Kurt Schwitters, Ohne Titel (Speckgummi), 1925
Kurt Schwitters, Ohne Titel (Speckgummi), 1925

MNAC

entry: General Conditions

Furor Dada

Ernst Schwitters Collection

1999-01-28
1999-04-04
Curatorship: Markus Heinzelmann / Lola Schwitters / Bengt Schwitters
The Ernst Schwitters collection, which the Museu do Chiado is exhibiting, within a long period of travelling, has a particular interest in the Portuguese context, as it presents, for the first time, a vast set of works which are fundamental to the development of the vanguards of northern Europe in the twenties and thirties. Alongside them there is also the showing of a significant nucleus of works by Kurt Schwitters, his father.

Indeed, Kurt Schwitters was himself a collector of the works of his colleagues. For certain reasons this collection was sold, and later, since 1960 on, his son has been patiently building up a collection centered upon his father's circles of influence and action. This collection draws out a pathway which is that of the complex and diverse relationships between the vanguards which followed on from Cubism and then developed against and beyond the returning to order which was dominant in the south of Europe. The Museu do Chiado recently had the opportunity to present a Spanish panorama of this period (From Picasso to Dali: the Roots of the Spanish Avant-Garde 1907-1936), along with the Portuguese situation, shown in the Museum 's permanent collection, and in relation to this, the overwhelming presence of the returning to order, in the same period, leaves no one in any doubt.

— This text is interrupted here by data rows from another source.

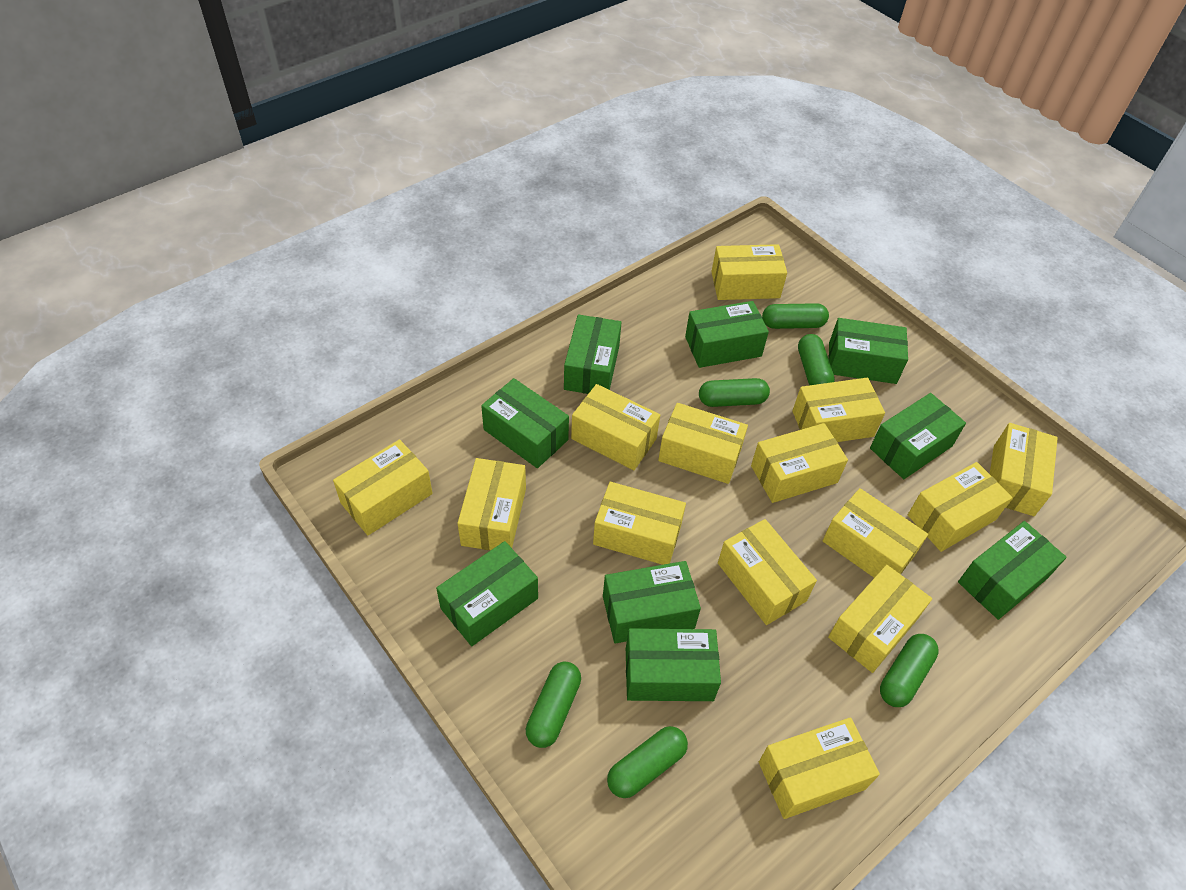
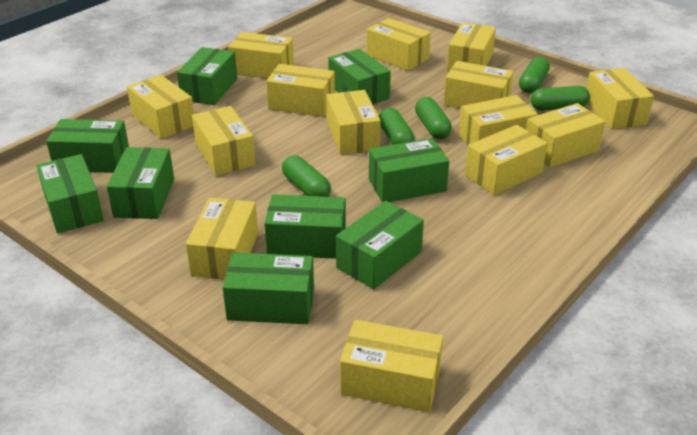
green capsule: [526,662,581,748] [607,726,688,798] [699,378,770,407] [762,303,829,329] [798,334,835,385] [880,634,939,707] = 6 -> [282,155,331,197] [379,108,415,145] [415,97,452,139] [519,57,550,93] [530,86,590,111] = 5

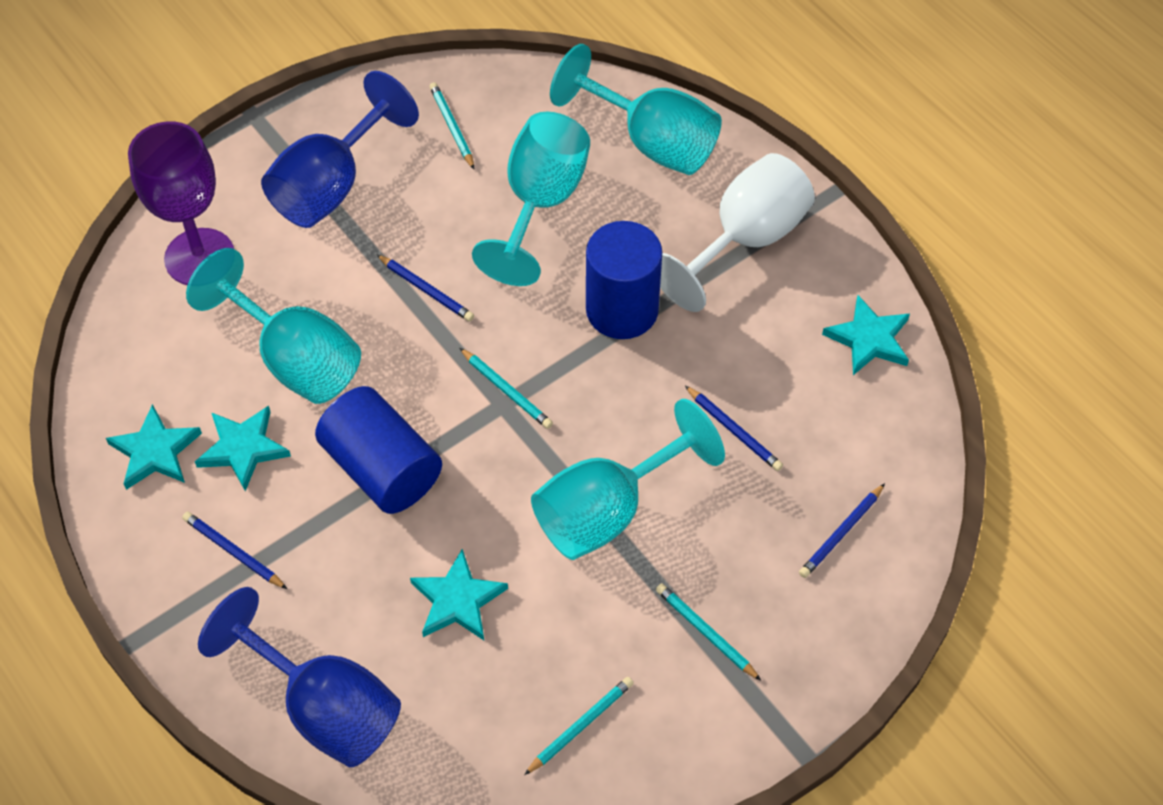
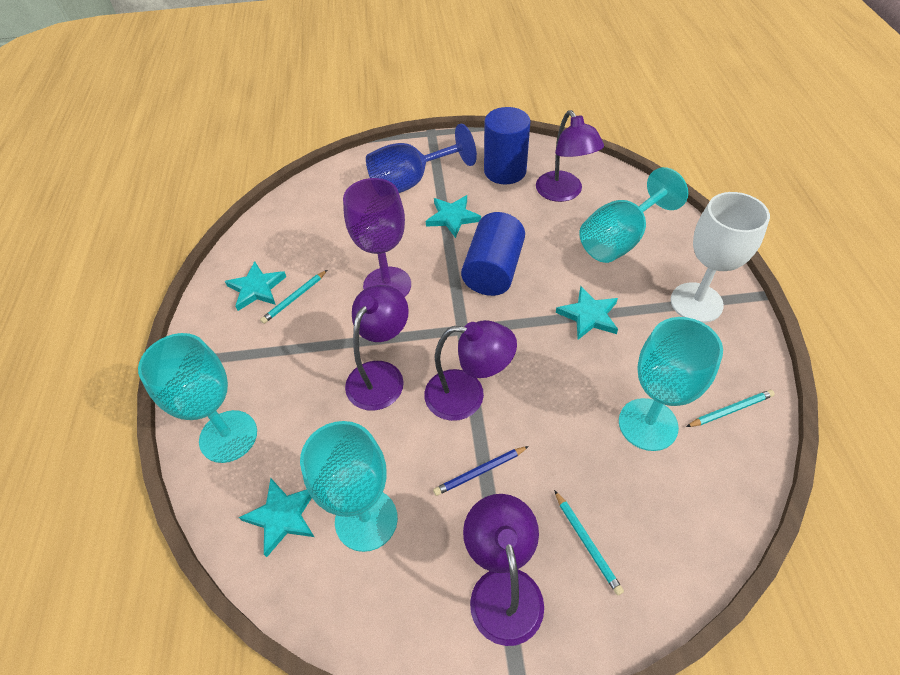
blue goblet: [198,587,401,767] [261,71,419,228] = 2 -> [366,124,477,193] = 1
blue pencil: [182,511,287,589] [376,254,474,322] [685,386,783,471] [799,483,885,578] = 4 -> [433,446,529,496] = 1
purple lamp: none = 0 -> [345,285,409,411] [424,320,517,421] [463,494,544,646] [536,110,604,202] = 4
turquoise pencil: [429,82,474,169] [460,348,553,429] [524,677,634,775] [656,583,761,681] = 4 -> [260,270,327,324] [554,490,624,596] [686,390,775,427] = 3

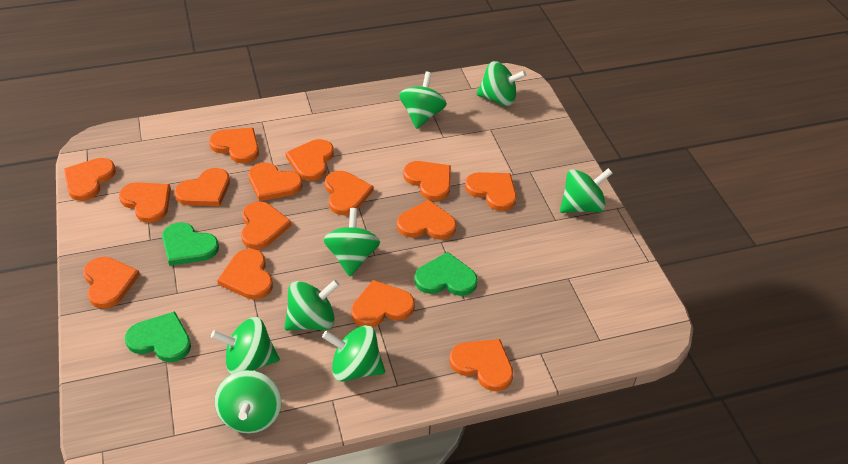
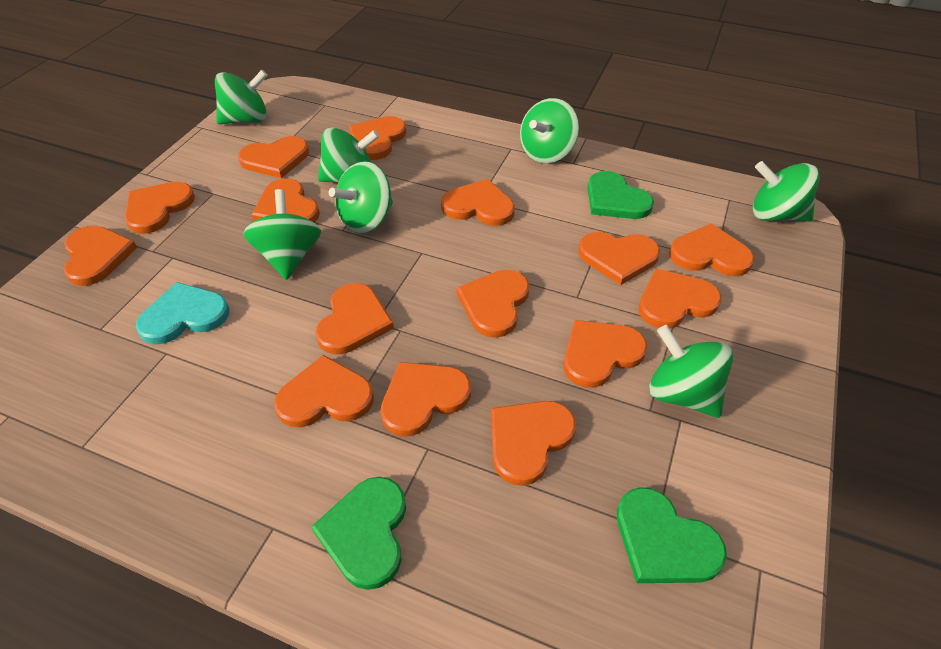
green spinning top: [211,317,280,374] [215,370,282,434] [284,280,340,331] [322,325,385,382] [323,208,380,277] [399,72,447,129] [476,61,526,106] [560,168,612,213] = 8 -> [215,70,268,124] [243,189,321,280] [318,127,379,183] [329,161,393,233] [520,98,579,164] [649,325,733,418] [753,161,820,222] = 7
turquoise heart: none = 0 -> [136,282,229,344] = 1

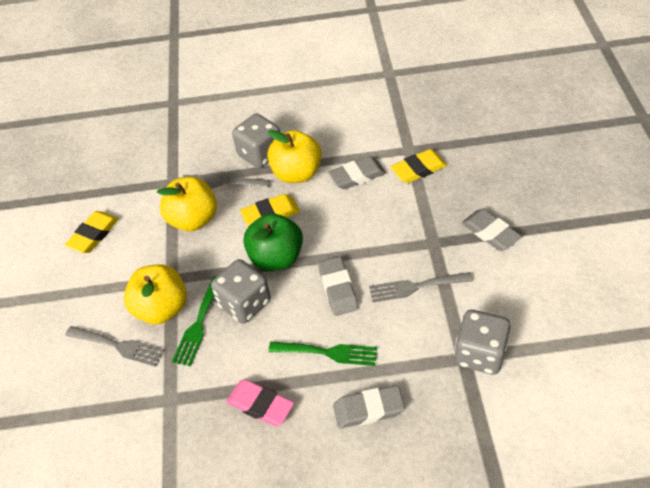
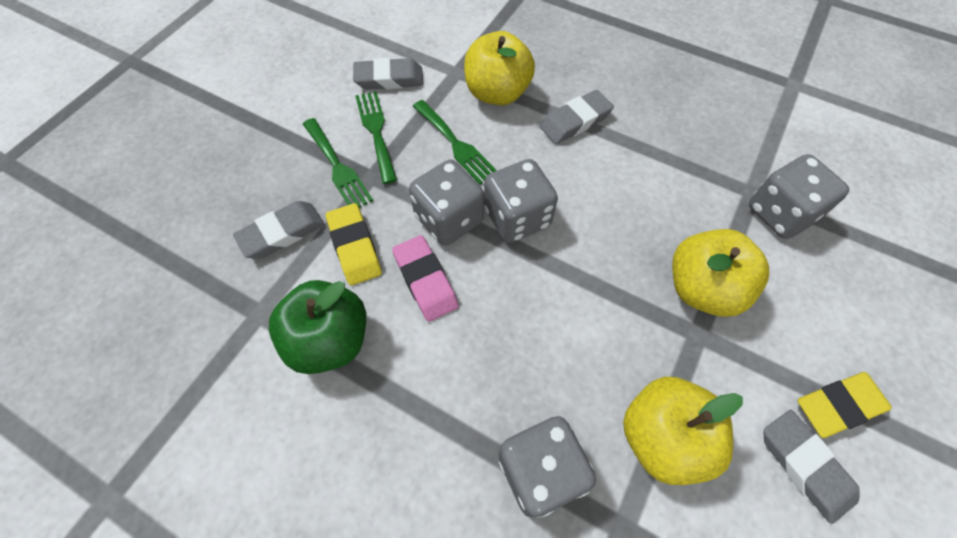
green fork: [172,276,217,367] [269,342,377,366] = 2 -> [303,118,373,208] [355,91,397,184] [413,100,497,185] = 3
grey dice: [211,259,271,324] [232,114,280,168] [454,310,511,374] = 3 -> [409,160,484,246] [484,159,558,243] [498,416,596,518] [749,154,849,239] = 4
grey fork: [65,326,164,367] [183,175,270,189] [369,272,473,302] = 3 -> none = 0
yellow eraser: [65,211,119,253] [240,194,300,226] [390,149,447,183] = 3 -> [326,203,382,285] [798,372,892,438] = 2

Kurt Schwitters' biography is mingled within some historical movements which were extremely important in the construction of international modernity, and the full awareness of the fact may have been an important starting point for the organization and meanings of this deep and periodically well-delimited exhibition. Thus it is that the several circuits such as that of the magazine and gallery Der Sturm, the Constructivist International, Russian Constructivism, the Abstraction - Creation, more than chance contacts within a personal sojourn, make up a historical succession, the particular links of which, forged by the relationships of the father Kurt and thematically set out in the collection made by his son Ernst, find, within this set of works, a specific understanding which is particularly relevant towards the paths of modernity. Its complexity and diversity is accepted by means of the dialogue between different plastic attitudes and movements connected  to abstraction. The central role which collage carried out, and in the development of which Kurt Schwitters was an exponent, is, in this collection a major theme-maker, if not a deconstructing agent, of the transcendental meanings connoted to many practices in abstract art. At base the relationship between the genuine Dadaism of Kurt Schwitters, associated to the collage and montage - aware of the "newmedia in painting", which Richard Hiilsenbeck spoke of in the First Germanic Dada Manifesto, with Constructivism, which aims at extracting meanings from the techniques which form the artistic object as an autonomous reality, provides a nucleus of issues which are of great importance to the vanguards.

The context of new media and techniques, within which collage and montage become relevant processes, superimposes upon the traditional notion of composition and articulation of schematics inherent to the social contexts of production. This aspect will give a new dimension to the idea of the autonomy of the work of art towards which abstraction tends. This is within a historical context and is its own consciousness. In this sense Kurt Schwitters’ journey through constructivisms may have been that of some complicity and amplifying of common issues.

A set of photographs by Ernst Schwitters is also exhibited. Ernst Schwitters maintained a long friendship with Lazio Moholy-Nagy, and as he was a professional photographer, the two developed really interesting techniques and experiments, which were sometimes pioneering. The gaze of the photographer was a determining factor in the orientation of the relations and issues in this collection.

Another equally important view upon this collection and which has allowed it to be studied and organize within an exhibition is that of Marcus Heinzelmann, its curator, and to whom I wish to express my great praise for the magnificent work carried out and for his total availability to work with us in thinking it for the Portuguese people. To Ulrich Krempel, the Director of the Sprengel Museum Hannover, I send the most cordial recognition of the enthusiasm with wish he welcomed this initiative. I would Iike to expres my thanks to Holger Reenberg, from  the Arken Museum fur Moderne Kunst, who firstly introduced me to this fantastic collection in Copenhagen. For María Jesús Ávila and Amelia Godinho, to whom thanks are due for making this exhibition possible in Lisbon, without forgetting the indispensable participation of the entire staff  of the Museu do Chiado. Raquel Henriques da Silva, Director of the Portuguese Institute of Museums, was totally enthusiastic, fraternal and understanding throughout the organizing of this project. It is a pleasure to add a note of thanks to the German Foreign Office which the support was important. The sponsorship of TMN was a remarkable exemple of a corporation' s civic and cultural participation and to whom I wish to express  my earnest gratefulness. But it is particularly to the memory of the collector Ernst Schwitters, which has been preserved  by his wife Lola Schwitters and his son Bengt Schwitters, that I present my deepest thanks.